EV ownership is class dependent determined in part by the following factors:

  • Income and wealth constraints on EV purchase
  • Less Access to charging infrastructure by renters and working class
  • Higher up-front costs compared to internal combustion engine ICE vehicles
  • Higher average purchase prices
  • While total cost of ownership can be better over time, the initial barriers — especially cash flow — make EVs disproportionately accessible to middle- and upper-income households for now.
Please note that these are only comparisons  inside EV car ownership. No attempt is being made to compare with ICE  cars.

Using mainstream economic techniques (diffusion analysis and the S curve) Tony Seba came up with the following propositions

  • Technological breakthroughs have historically caused major political, economic, and social disruption — often very rapidly.
  • Sometimes technological innovation slows change; for example, fracking greatly increased oil and coal-seam gas reserves, extending the time to predicted peak oil and gas.
  • The IEA and other conservative analysts consistently underestimated the reduction in cost and rapid adoption of the EV by the middle class in advanced capitalist countries.

Since equitable electrification is not the goal of corporations it is left to government to correct this. Ford’s mass production of ICE cars in the 1930s was to maximize profit through scale of production not to produce equality in car ownership . Governments remain squarely in the camp of the fossil fuel industry. Political change remains unlikely.

To say that cheaper vehicles are coming out of China is simplistic.
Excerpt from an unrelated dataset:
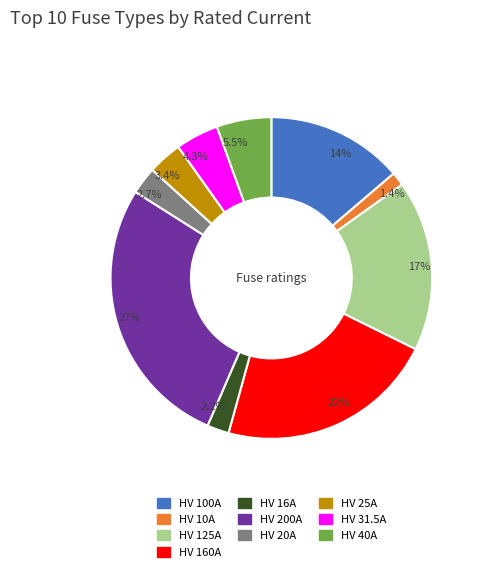

To the nearest percent, what is the difference between the largest and smallest slice percentages?

26%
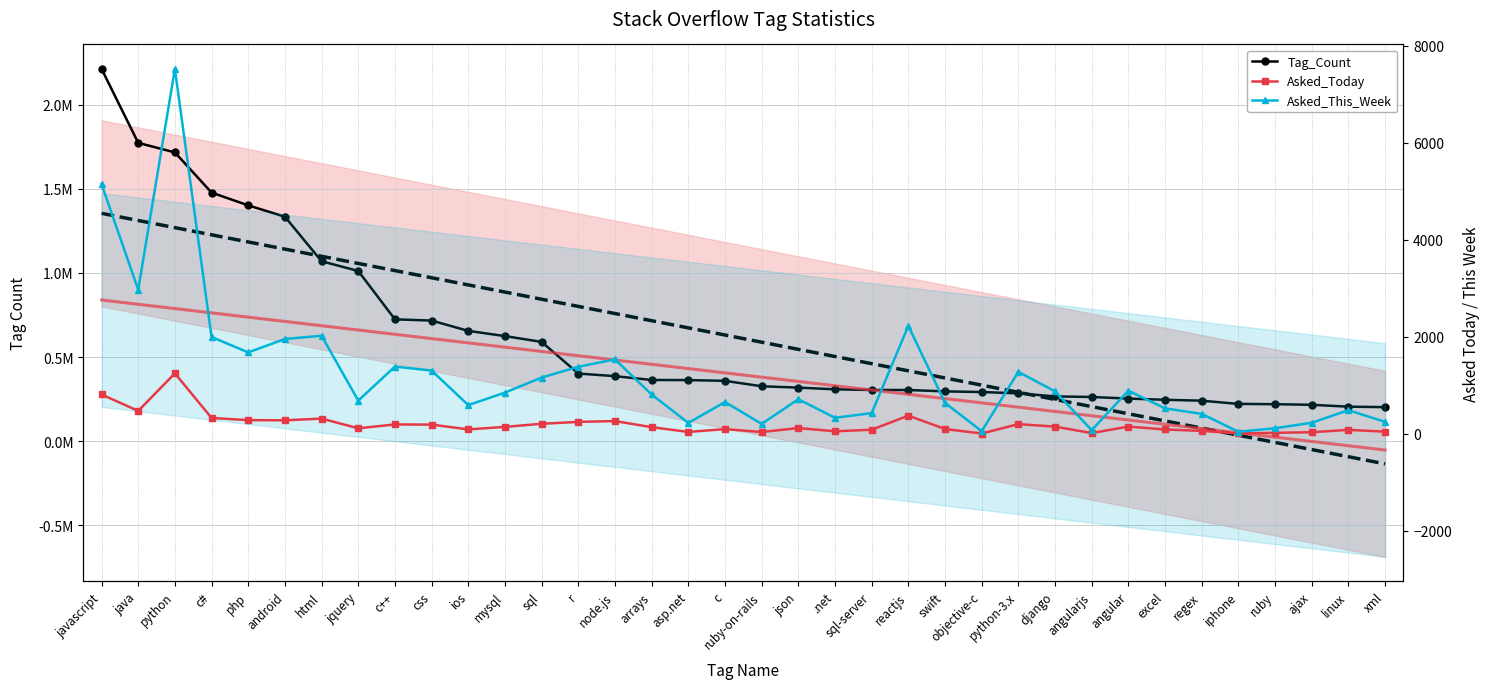

What position from the left is python?

3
Australia lacks a vehicle manufacturing industry . The social divide between rich and poor in Australia is great.

  • Australia has very high wealth inequality, especially tied to housing.
  • Property ownership and asset inflation have widened gaps significantly.
  • China also has high wealth inequality, but:
    • Urban middle-class asset growth has been rapid.
    • EV adoption is heavily concentrated in urban areas.“

One way to combat this is to have a highly organised working class with strong unions backed by socialist organization.
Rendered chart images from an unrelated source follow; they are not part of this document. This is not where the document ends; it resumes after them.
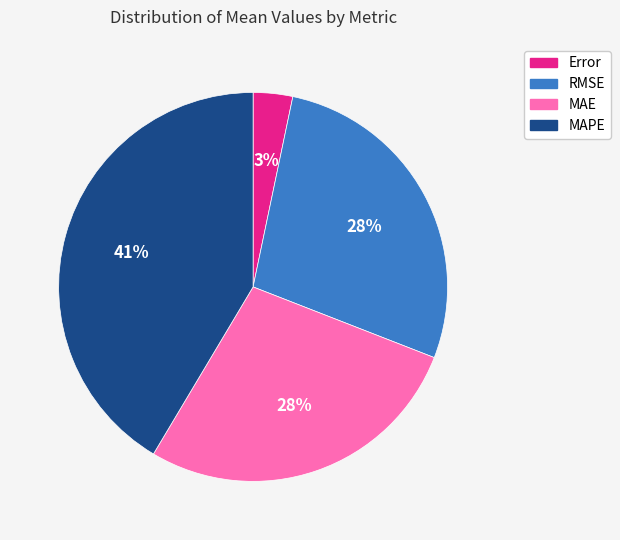

Which slice is the smallest?

Error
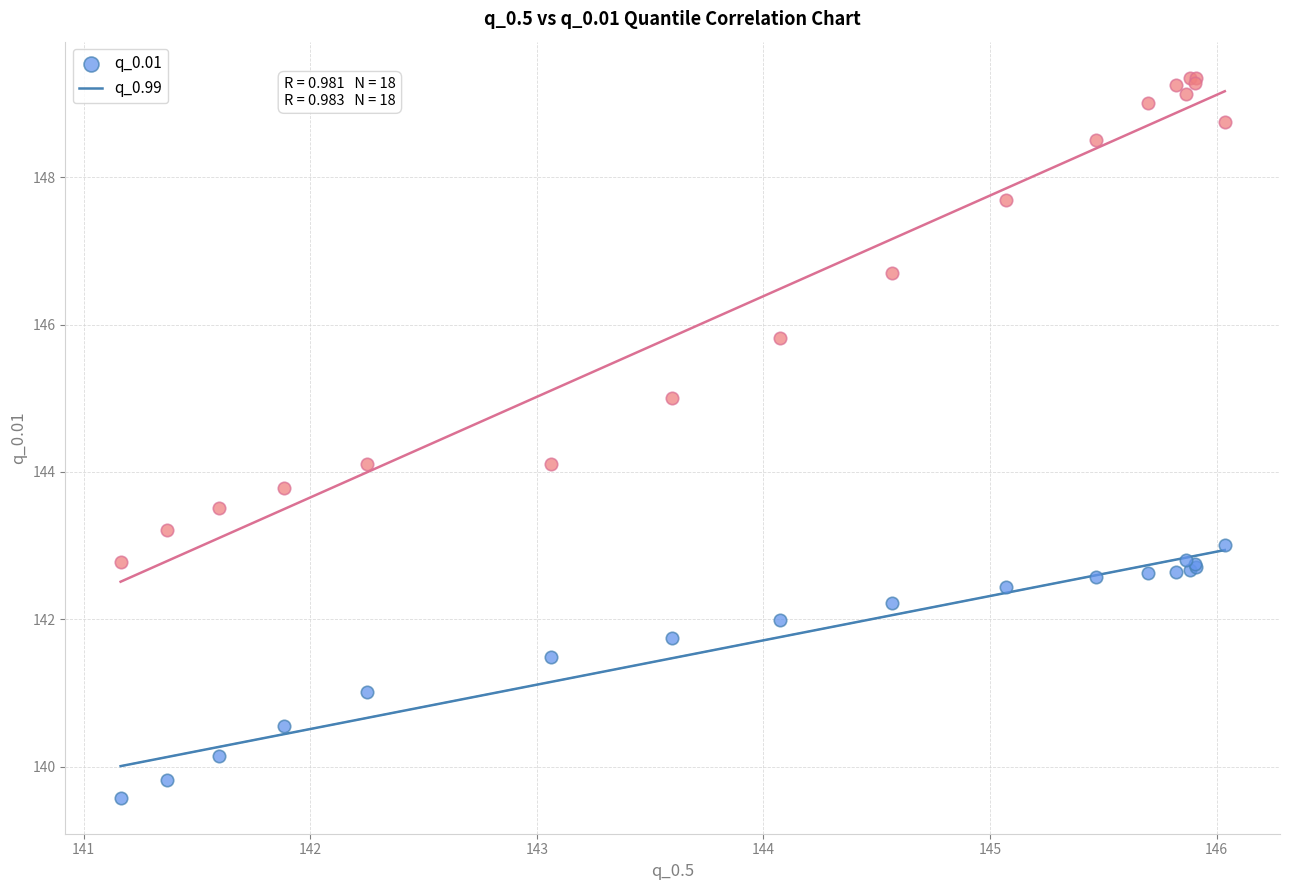

In the q_0.99 series, what Y value is closest to 146?

145.8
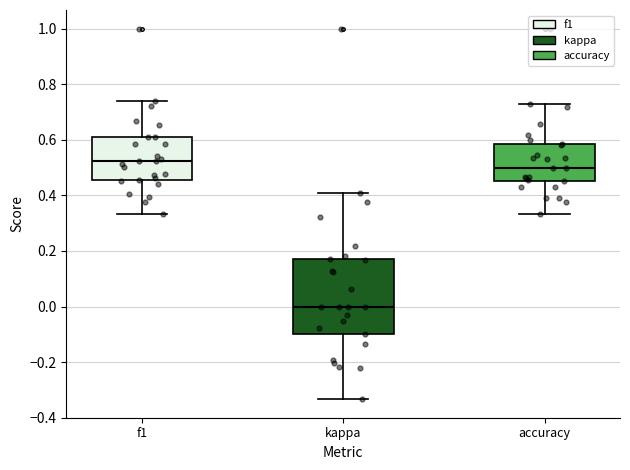

Reading left to right, read every box against the y-axis: the position of its median line, the range the box covers, and the ends of its whiskers. The values are not printed on the chart, so give them approximately, as read against the axis.

f1: median 0.52, box 0.46 to 0.62, whiskers 0.34 to 0.74
kappa: median 0.00, box -0.10 to 0.18, whiskers -0.34 to 0.40
accuracy: median 0.50, box 0.46 to 0.58, whiskers 0.34 to 0.72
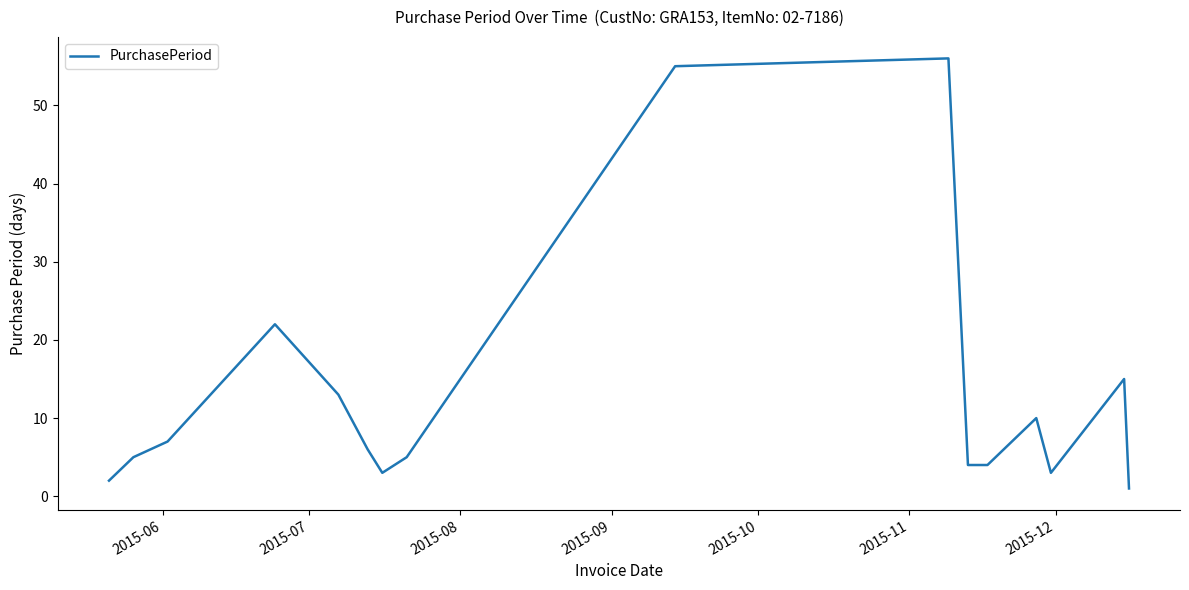

What is the difference between the maximum and minimum values?

55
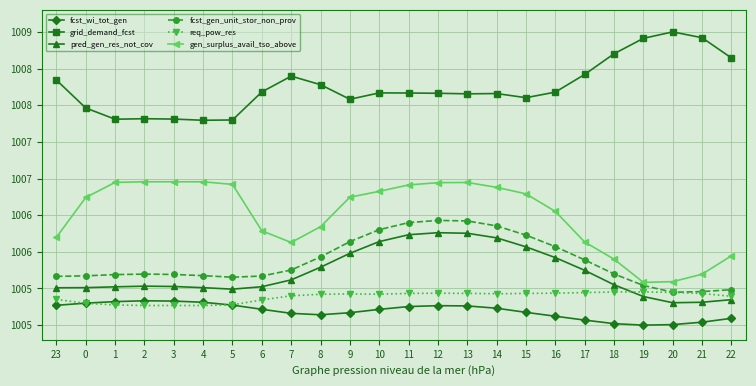

Reading right to left, extract all data points from this chart.

fcst_wi_tot_gen: 22=1005.1	21=1005.0	20=1005.0	19=1005.0	18=1005.0	17=1005.1	16=1005.1	15=1005.2	14=1005.2	13=1005.3	12=1005.3	11=1005.3	10=1005.2	9=1005.2	8=1005.1	7=1005.2	6=1005.2	5=1005.3	4=1005.3	3=1005.3	2=1005.3	1=1005.3	0=1005.3	23=1005.3
grid_demand_fcst: 22=1008.6	21=1008.9	20=1009.0	19=1008.9	18=1008.7	17=1008.4	16=1008.2	15=1008.1	14=1008.2	13=1008.2	12=1008.2	11=1008.2	10=1008.2	9=1008.1	8=1008.3	7=1008.4	6=1008.2	5=1007.8	4=1007.8	3=1007.8	2=1007.8	1=1007.8	0=1008.0	23=1008.3
pred_gen_res_not_cov: 22=1005.3	21=1005.3	20=1005.3	19=1005.4	18=1005.6	17=1005.7	16=1005.9	15=1006.1	14=1006.2	13=1006.3	12=1006.3	11=1006.2	10=1006.1	9=1006.0	8=1005.8	7=1005.6	6=1005.5	5=1005.5	4=1005.5	3=1005.5	2=1005.5	1=1005.5	0=1005.5	23=1005.5
fcst_gen_unit_stor_non_prov: 22=1005.5	21=1005.5	20=1005.4	19=1005.5	18=1005.7	17=1005.9	16=1006.1	15=1006.2	14=1006.4	13=1006.4	12=1006.4	11=1006.4	10=1006.3	9=1006.1	8=1005.9	7=1005.8	6=1005.7	5=1005.7	4=1005.7	3=1005.7	2=1005.7	1=1005.7	0=1005.7	23=1005.7
req_pow_res: 22=1005.4	21=1005.4	20=1005.4	19=1005.5	18=1005.5	17=1005.4	16=1005.4	15=1005.4	14=1005.4	13=1005.4	12=1005.4	11=1005.4	10=1005.4	9=1005.4	8=1005.4	7=1005.4	6=1005.3	5=1005.3	4=1005.3	3=1005.3	2=1005.3	1=1005.3	0=1005.3	23=1005.4
gen_surplus_avail_tso_above: 22=1005.9	21=1005.7	20=1005.6	19=1005.6	18=1005.9	17=1006.1	16=1006.6	15=1006.8	14=1006.9	13=1006.9	12=1006.9	11=1006.9	10=1006.8	9=1006.7	8=1006.3	7=1006.1	6=1006.3	5=1006.9	4=1007.0	3=1007.0	2=1007.0	1=1006.9	0=1006.7	23=1006.2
Australia has greater wealth inequality than European countries like Norway. Plus, Norway has an EV manufacturing industry that Australia lacks. Australia makes Bushmaster armoured vehicles for wars, not electric vehicles for sustainable transportation.

Conclusion

EV ownership is disproportionately concentrated among higher-income households.
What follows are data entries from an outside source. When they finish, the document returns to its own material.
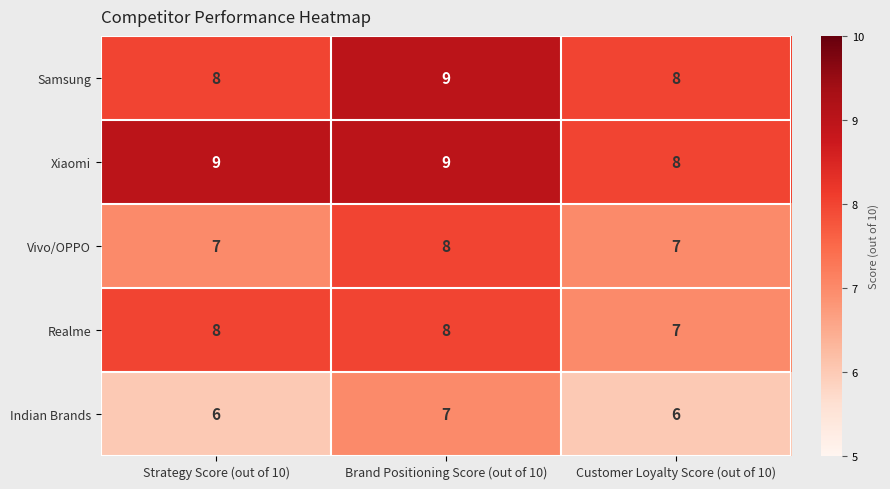

Reading right to left, list all the values displayed in this chart.

Samsung: Customer Loyalty Score (out of 10)=8	Brand Positioning Score (out of 10)=9	Strategy Score (out of 10)=8
Xiaomi: Customer Loyalty Score (out of 10)=8	Brand Positioning Score (out of 10)=9	Strategy Score (out of 10)=9
Vivo/OPPO: Customer Loyalty Score (out of 10)=7	Brand Positioning Score (out of 10)=8	Strategy Score (out of 10)=7
Realme: Customer Loyalty Score (out of 10)=7	Brand Positioning Score (out of 10)=8	Strategy Score (out of 10)=8
Indian Brands: Customer Loyalty Score (out of 10)=6	Brand Positioning Score (out of 10)=7	Strategy Score (out of 10)=6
Tradies operate as small businesses, not as wage labour. Many do not join a union, so lack class consciousness. So to claim tradies driving ICE vehicles are working class is not entirely true.

Younger tradies (some with ‘P’ plates) are heavily dependent on finance to buy an ICE ute, so they don’t really own the vehicle the finance company does.

As an aside, E-bikes and e-scooters are less class-dependent than electric cars. However, higher-end e-bikes can still cost $3,000–$8,000. The garages of some middle-class people are full of expensive bikes.

Ian Curr

24 February 2026

ICE = internal combustion engine.

2 thoughts on “The rich drive EVs

  1. True, but my point is that Australia has greater wealth inequality than countries like Norway. Plus Norway has an EV manufacturing industry that Australia lacks. Australia makes Bushmaster armoured vehicles for wars not electric vehicles for sustainable transportation.

  2. Judy Attwood says:

    This article overlooks one very important point – today’s new cars become tomorrow’s secondhand ones.
    In 2020 Norway, an oil exporting country, embarked on an ambitious 5 year plan to have 100% new passenger cars and light vehicles to be electric by 2025. They did this by offering generous concessions and other incentives such as free parking. The result? 96-97% of vehicles in that category sold last year were EV’s. Now that’s a success story.